Japan's Kyushu Electric may face 25% power shortage in summer
Japan's Kyushu Electric Power may face power shortages of up to 25% this summer if it does not restart two of its nuclear reactors, local media reported this week.
The company postponed in March the restart of its Genkai Nuclear Power Plant's (NPP) 559MW No 2 and 1.18GW No 3 reactors amid uncertainty surrounding Tokyo Electric's (TEPCO) Fukushima Daiichi NPP and new government regulations concerning NPPs, a company source told ICIS Heren earlier.
Kyushu Electric plans to shut down its Sendai NPP's 890MW No 1 reactor for scheduled maintenance this month, which will see the Fukuoka-based company lose at least 2.6GW of power generation capacity.
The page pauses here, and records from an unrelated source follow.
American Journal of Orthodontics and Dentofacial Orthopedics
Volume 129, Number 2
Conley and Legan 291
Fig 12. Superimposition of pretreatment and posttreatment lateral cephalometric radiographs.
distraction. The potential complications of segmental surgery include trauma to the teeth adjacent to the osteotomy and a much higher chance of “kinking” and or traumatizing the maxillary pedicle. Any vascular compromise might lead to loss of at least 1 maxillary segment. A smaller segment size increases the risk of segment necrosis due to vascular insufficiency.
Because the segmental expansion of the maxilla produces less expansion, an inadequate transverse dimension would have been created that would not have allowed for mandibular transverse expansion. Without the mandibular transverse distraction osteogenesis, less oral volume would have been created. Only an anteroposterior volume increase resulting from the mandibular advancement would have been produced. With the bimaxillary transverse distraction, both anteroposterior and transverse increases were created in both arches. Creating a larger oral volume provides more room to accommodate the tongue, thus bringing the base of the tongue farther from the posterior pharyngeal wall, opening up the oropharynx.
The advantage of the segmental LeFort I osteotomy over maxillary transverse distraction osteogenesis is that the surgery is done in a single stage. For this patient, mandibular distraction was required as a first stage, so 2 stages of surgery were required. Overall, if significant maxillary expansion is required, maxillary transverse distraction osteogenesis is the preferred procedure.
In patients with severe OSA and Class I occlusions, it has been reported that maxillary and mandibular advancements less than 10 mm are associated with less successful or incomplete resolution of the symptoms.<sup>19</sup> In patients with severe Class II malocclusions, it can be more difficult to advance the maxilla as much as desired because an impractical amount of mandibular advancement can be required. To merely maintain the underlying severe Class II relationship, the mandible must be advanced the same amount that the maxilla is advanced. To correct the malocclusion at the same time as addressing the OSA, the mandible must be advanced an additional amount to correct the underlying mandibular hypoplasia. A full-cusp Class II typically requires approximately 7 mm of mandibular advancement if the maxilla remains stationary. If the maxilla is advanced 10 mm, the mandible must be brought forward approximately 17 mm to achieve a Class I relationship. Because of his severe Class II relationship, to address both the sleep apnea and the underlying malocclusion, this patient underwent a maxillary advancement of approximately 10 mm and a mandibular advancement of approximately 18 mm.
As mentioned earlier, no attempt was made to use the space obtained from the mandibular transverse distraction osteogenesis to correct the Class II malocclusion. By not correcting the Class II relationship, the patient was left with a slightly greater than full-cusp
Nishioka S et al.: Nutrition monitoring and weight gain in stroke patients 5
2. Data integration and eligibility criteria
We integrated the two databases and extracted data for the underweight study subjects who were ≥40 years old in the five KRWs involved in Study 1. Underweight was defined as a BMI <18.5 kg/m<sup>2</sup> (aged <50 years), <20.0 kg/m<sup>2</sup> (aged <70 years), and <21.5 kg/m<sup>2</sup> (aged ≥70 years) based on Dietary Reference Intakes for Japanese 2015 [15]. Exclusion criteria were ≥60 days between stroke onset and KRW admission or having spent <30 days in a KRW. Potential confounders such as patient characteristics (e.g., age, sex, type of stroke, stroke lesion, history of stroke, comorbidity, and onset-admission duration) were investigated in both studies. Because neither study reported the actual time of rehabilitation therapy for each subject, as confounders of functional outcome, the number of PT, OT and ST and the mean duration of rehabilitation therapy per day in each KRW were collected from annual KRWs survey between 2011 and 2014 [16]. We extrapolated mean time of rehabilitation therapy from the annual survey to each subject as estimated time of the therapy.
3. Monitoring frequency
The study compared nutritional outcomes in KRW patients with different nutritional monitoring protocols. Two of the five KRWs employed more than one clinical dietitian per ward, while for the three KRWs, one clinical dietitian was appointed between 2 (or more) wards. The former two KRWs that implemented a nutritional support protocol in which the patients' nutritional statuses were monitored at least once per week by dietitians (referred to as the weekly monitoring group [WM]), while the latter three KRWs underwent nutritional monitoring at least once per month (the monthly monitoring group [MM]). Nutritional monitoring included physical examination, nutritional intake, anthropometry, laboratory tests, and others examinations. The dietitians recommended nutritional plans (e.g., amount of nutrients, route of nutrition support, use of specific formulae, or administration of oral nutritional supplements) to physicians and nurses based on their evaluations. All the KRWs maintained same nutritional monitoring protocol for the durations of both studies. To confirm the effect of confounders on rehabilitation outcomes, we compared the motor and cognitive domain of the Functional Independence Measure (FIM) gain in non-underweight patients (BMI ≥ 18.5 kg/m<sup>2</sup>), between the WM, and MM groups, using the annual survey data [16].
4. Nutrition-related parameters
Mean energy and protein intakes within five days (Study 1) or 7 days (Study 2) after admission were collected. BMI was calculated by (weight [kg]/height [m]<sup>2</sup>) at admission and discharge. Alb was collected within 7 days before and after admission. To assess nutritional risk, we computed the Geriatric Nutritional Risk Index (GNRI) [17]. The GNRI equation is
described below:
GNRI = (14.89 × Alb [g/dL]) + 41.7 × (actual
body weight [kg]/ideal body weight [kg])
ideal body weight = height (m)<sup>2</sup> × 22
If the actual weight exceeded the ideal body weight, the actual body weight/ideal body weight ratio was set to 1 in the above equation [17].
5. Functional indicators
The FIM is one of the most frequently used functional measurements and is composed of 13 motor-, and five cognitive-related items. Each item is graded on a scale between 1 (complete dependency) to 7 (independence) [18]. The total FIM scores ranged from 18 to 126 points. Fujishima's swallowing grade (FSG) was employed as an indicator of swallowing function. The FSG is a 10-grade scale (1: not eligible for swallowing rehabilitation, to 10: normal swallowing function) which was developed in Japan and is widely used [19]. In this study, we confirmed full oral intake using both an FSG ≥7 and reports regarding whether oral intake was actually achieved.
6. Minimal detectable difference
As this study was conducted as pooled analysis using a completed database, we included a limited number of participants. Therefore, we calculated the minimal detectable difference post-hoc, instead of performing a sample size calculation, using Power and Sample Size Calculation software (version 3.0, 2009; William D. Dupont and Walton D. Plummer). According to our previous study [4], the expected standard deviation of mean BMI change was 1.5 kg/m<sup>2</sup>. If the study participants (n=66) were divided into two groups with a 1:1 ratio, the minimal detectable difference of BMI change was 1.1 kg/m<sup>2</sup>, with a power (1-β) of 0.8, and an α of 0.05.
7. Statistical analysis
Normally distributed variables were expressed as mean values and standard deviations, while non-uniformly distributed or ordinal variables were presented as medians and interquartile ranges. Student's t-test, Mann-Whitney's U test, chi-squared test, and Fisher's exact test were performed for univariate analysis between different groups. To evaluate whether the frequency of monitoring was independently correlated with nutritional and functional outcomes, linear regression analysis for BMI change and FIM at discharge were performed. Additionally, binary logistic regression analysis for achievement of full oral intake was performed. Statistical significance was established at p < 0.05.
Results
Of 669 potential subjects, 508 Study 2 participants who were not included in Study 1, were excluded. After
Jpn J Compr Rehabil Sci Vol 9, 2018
Toshio Manabe, president of Kyushu Electric, said that unless the company restarts its Genkai NPP's 559MW No 2 and 1.18GW No 3 reactors in Saga prefecture, the company could face a 20-25% power shortage this summer, according to a report by the Nihon Keizai Shimbun (Nikkei).
With the forecasted power shortage, market participants are expecting Kyushu Electric to return to the market as summer is the peak demand season for the utility based in southern Japan, with daytime temperatures peaking around 37˚C. However, market participants said that Kyushu Electric has yet to show any signs of prompt spot demand at the moment.
In a related development, Kyushu Electric has not announced its forecasted earnings for the year through March 2012 as the company is unable to determine the restart dates for the reactors that are off line, the Nikkei reported.